:: Excerpted records
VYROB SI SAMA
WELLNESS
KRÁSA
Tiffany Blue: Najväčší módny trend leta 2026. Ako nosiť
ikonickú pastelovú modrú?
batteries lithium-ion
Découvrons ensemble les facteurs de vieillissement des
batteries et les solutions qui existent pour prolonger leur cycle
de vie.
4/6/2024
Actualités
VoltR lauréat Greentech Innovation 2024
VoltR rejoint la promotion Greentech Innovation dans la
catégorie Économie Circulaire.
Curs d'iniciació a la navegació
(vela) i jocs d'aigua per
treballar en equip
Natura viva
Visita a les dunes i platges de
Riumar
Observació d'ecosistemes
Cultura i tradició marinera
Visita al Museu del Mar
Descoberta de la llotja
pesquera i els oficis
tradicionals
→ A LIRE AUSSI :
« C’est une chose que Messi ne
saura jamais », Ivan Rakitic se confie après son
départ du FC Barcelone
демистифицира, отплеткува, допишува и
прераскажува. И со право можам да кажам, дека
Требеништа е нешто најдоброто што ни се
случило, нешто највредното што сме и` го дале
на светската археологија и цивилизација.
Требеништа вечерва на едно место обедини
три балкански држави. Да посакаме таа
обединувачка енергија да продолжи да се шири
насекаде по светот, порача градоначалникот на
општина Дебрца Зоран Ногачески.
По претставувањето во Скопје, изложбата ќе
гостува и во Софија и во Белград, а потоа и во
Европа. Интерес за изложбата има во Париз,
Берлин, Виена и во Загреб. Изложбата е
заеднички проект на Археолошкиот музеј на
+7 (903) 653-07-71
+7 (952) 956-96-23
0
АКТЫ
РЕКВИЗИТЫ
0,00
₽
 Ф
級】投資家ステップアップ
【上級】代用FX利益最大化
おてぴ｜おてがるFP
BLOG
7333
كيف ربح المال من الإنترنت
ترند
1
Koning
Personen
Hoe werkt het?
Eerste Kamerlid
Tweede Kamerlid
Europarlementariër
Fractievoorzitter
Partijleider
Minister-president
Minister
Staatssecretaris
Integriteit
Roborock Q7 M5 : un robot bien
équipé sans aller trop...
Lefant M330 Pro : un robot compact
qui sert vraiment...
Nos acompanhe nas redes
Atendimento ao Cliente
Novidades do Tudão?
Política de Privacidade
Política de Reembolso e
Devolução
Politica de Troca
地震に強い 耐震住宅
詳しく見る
::::
[What you have to do] Select every line in the records above that contains the string "Innovation", matching its capitalization exactly.

[The answer]
VoltR lauréat Greentech Innovation 2024
VoltR rejoint la promotion Greentech Innovation dans la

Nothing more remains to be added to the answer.